You have been my world for so long, and there has not been a milestone, birthday or holiday that you were not the center of, so I try not to think about the day that God decides He needs you more than I do, because I know this day will be filled with many emotions for me.
On this day, I will lose my best friend, my confidant, my prayer warrior and a very large part of myself.
On this day, it will feel like my world has stopped spinning, and that everything in it suddenly has less meaning. I will, for the first time, realize how dark the world can be, and I will appreciate all of the love, smiles and warmth you brought to me more than ever.
On this day, it will feel like the worst day of my life, and it will take a very significant amount of time for it to register with me that it will be the very best day of yours. I will selfishly try to make deals with God and beg Him to give you back to me, and when He doesn’t, I will regrettably become bitter with Him, forgetting that he did me a huge honor by blessing me with you and also forgetting that the day you leave me will be the day you truly start “living.”
On this day, I will feel betrayed, lost and alone. I will reject the thought for a while — but eventually, I will just have to accept that what feels like the worst has actually happened. I will find myself in a heap of regret- not enough phone calls, not enough visits, not enough memories. I will feel like you left me to face this world all alone, and I will finally see how sad this world is without you. I will feel cheated by time- because no matter when this day comes I will feel like there was not enough of it to be spent with you to ever satisfy me.

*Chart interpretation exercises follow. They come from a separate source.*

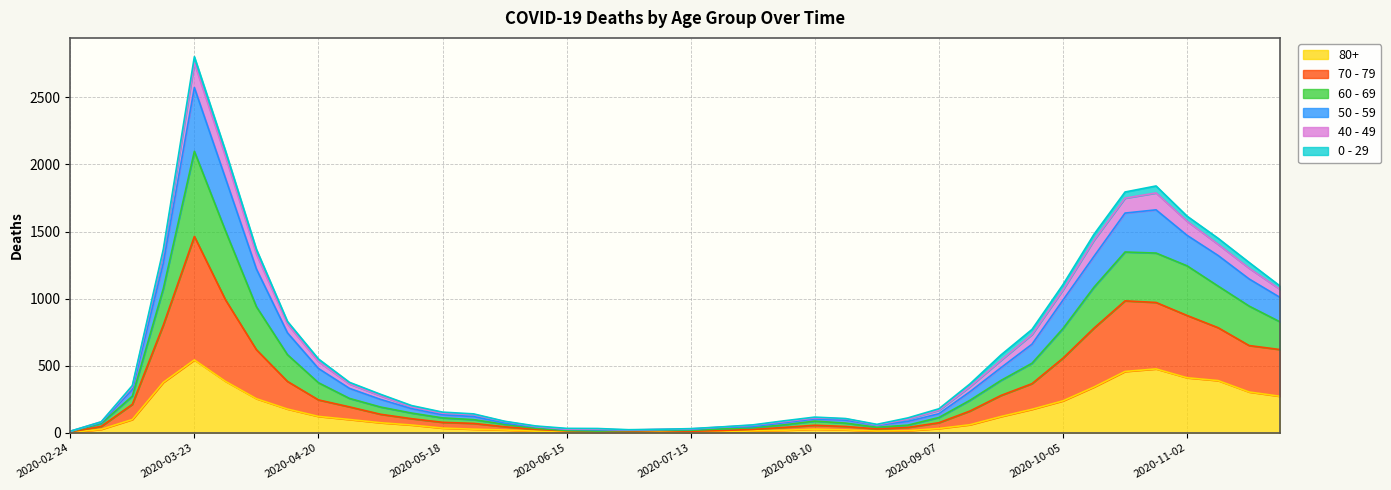

What is the label of the 6th point from the left?

2020-03-30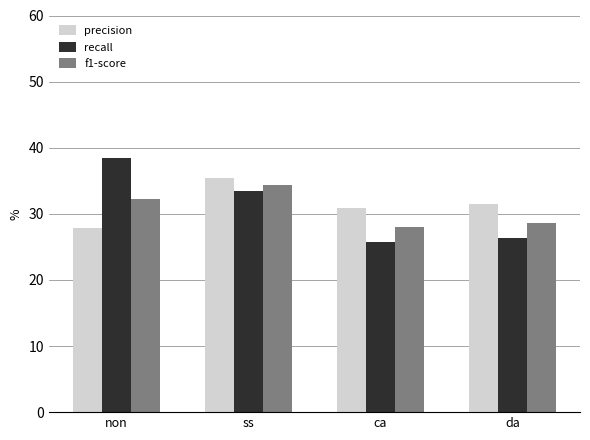

Rank the series at non from lowest to highest value.

precision, f1-score, recall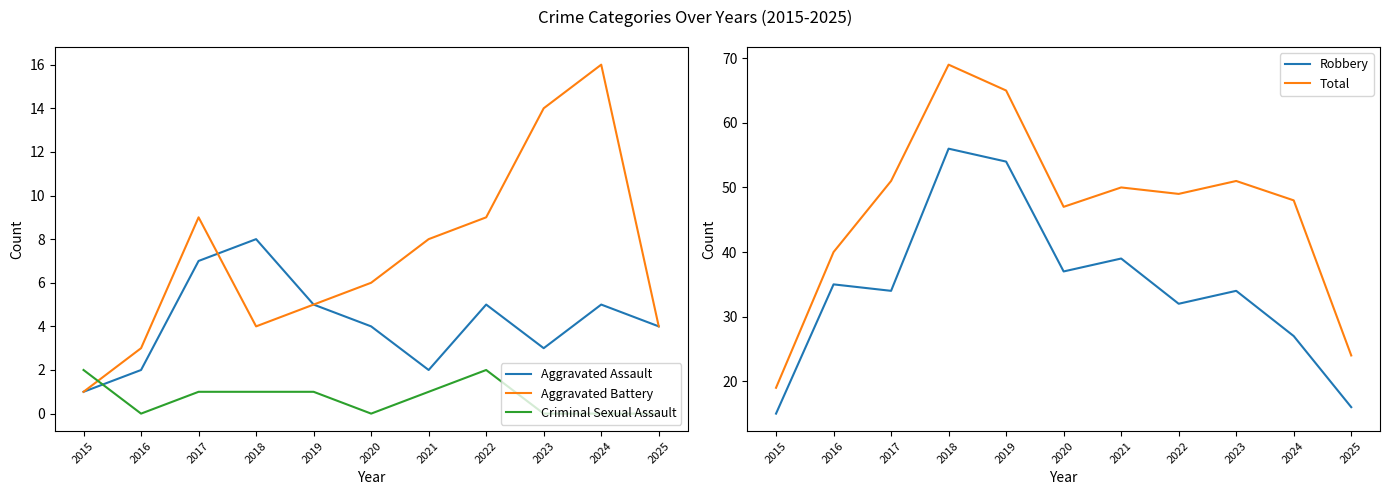

Rank the series at 2021 from highest to lowest value.

Total, Robbery, Aggravated Battery, Aggravated Assault, Criminal Sexual Assault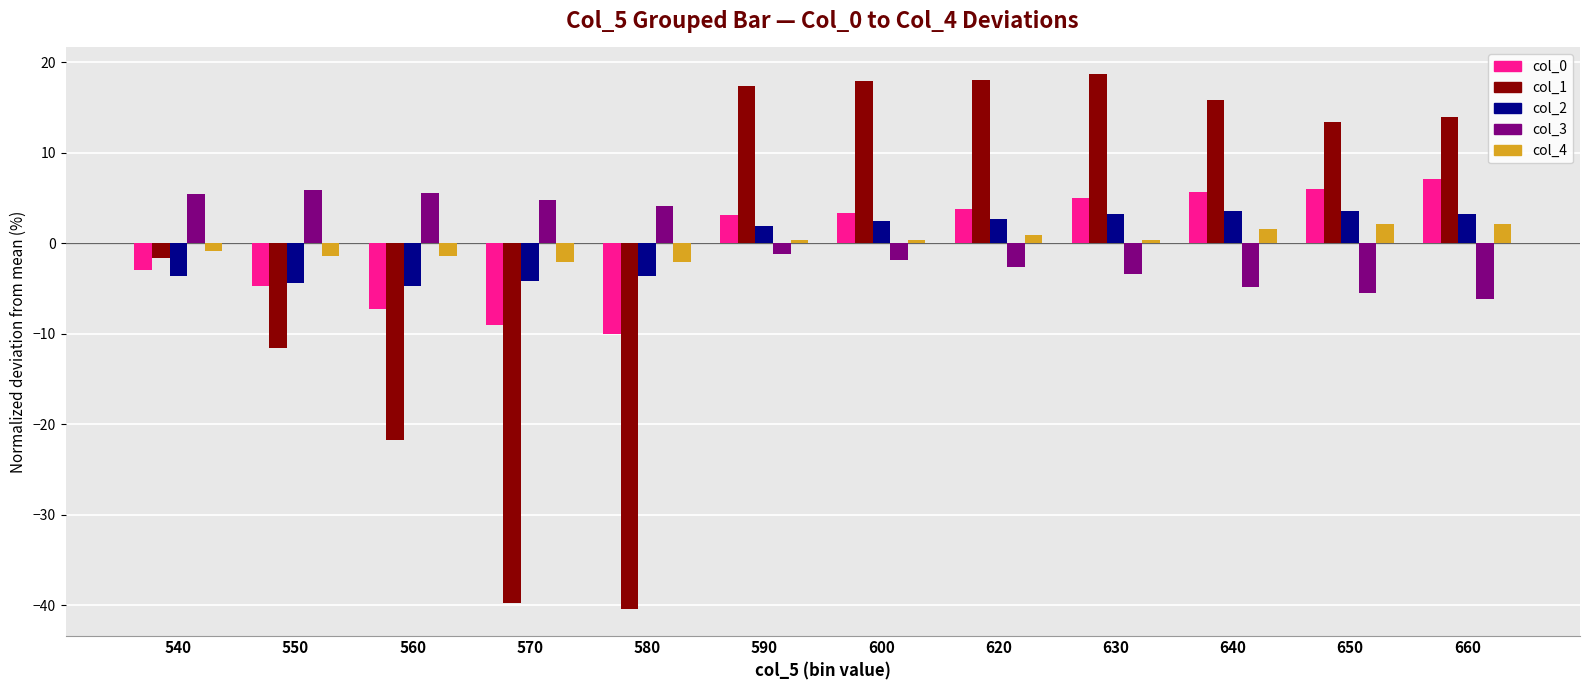

How many values in col_2 are above zero?

7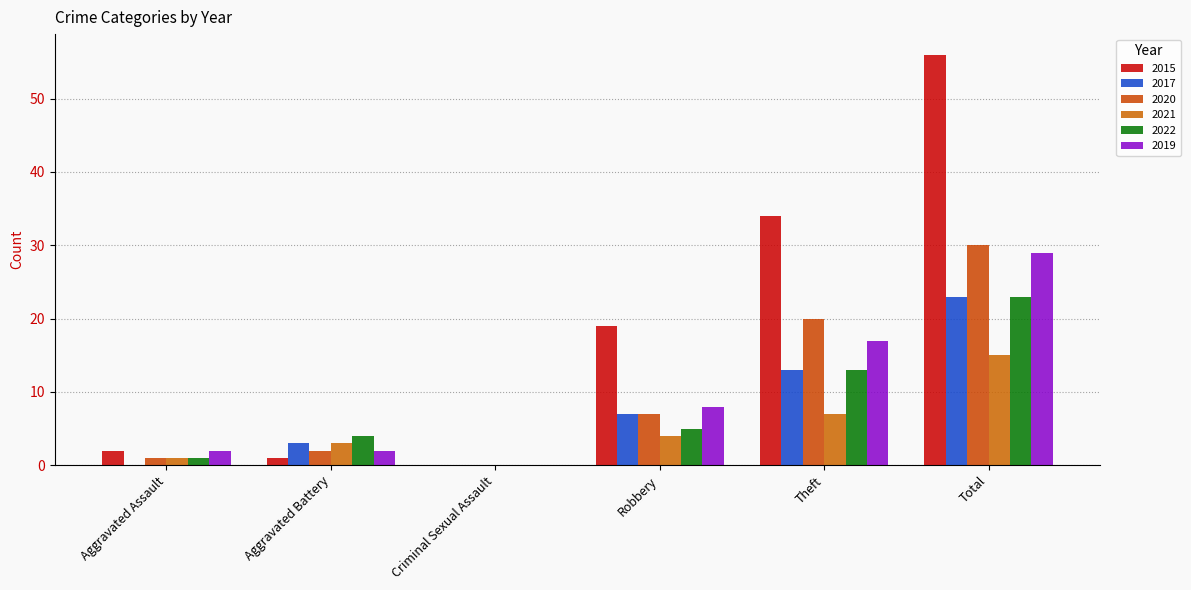

Which series has the largest total across all categories?

2015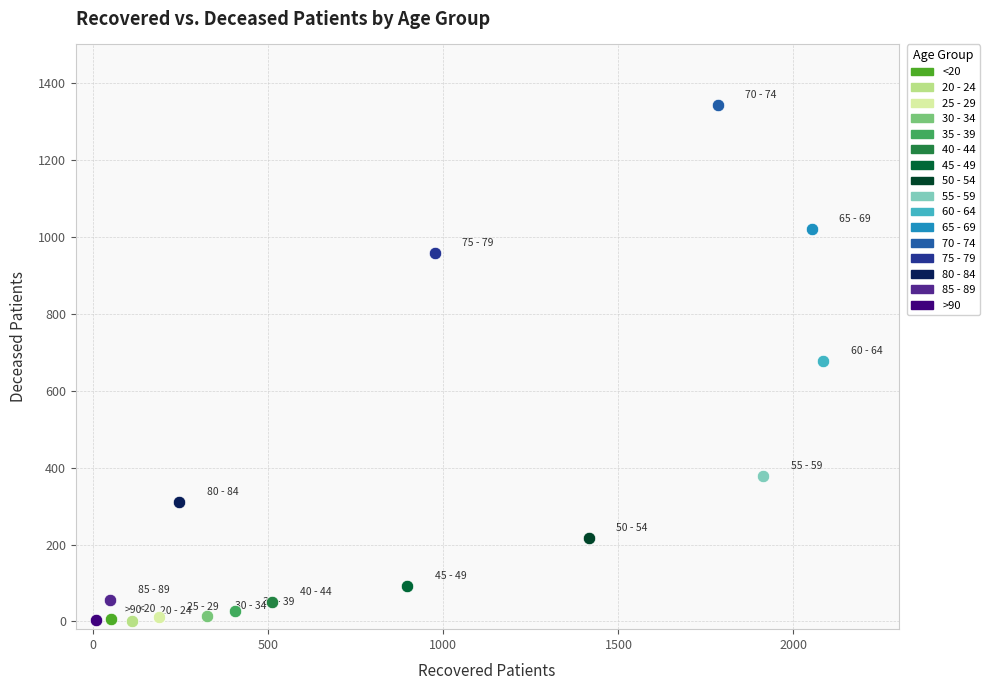

What are all the series names shown in the legend?

<20, 20 - 24, 25 - 29, 30 - 34, 35 - 39, 40 - 44, 45 - 49, 50 - 54, 55 - 59, 60 - 64, 65 - 69, 70 - 74, 75 - 79, 80 - 84, 85 - 89, >90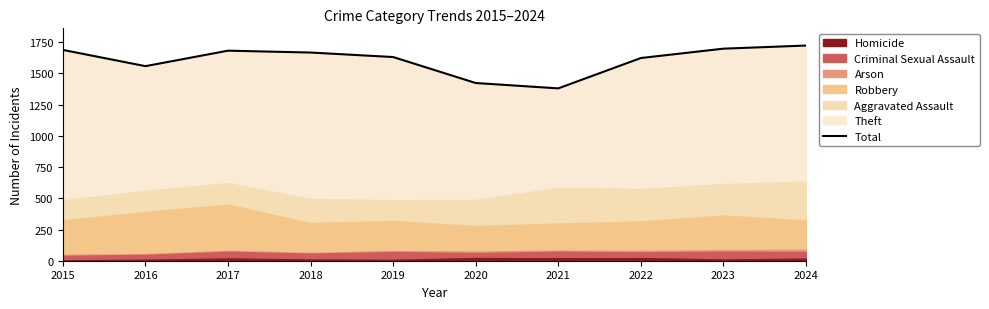

What is the difference between the maximum and minimum values?

343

On this day, there won’t be enough kind words, prayers, flowers or gifts to fill up the hole in my heart that was once filled by you. There won’t be enough visitors at the funeral home sharing good times they spent with you for me not to feel like my entire world has been stripped from me.
On the days and weeks after I will catch myself calling you just to hear your voice, trying to drop by just for a hug and thinking of all the things I never got around to doing with you. I will reflect back on all the good times, fun memories, how happy you made my life, the huge impact you left on me and how proud you always made me. I will remember your smile, your laugh, your giving heart, that look you always got in your eye when I walked through the door, the perkiness in your voice when you realized it was me on the other end of the phone and how loved I always knew I was when I thought of you, and I will realize I never appreciated any of this enough before.
On this day, I will be overwhelmed with jealousy. Jealous of the angels that now have you in their presence, and jealous of the day before that had you by my side. But, ultimately I will be jealous of you, because you will be in Heaven, where we all long to be, and you will be there without me.
On this day, I will be joyous, because I got to spend so many years with you making all the memories we have made, and because I will rest assured knowing you are in Heaven singing and shouting, and waiting for me to get there.
On this day, it will hit me that this is not a goodbye, but a see ya later, and I will listen to the song “I want to stroll over Heaven with you” on repeat for awhile thinking of how great the day I get to do so and see you again will be.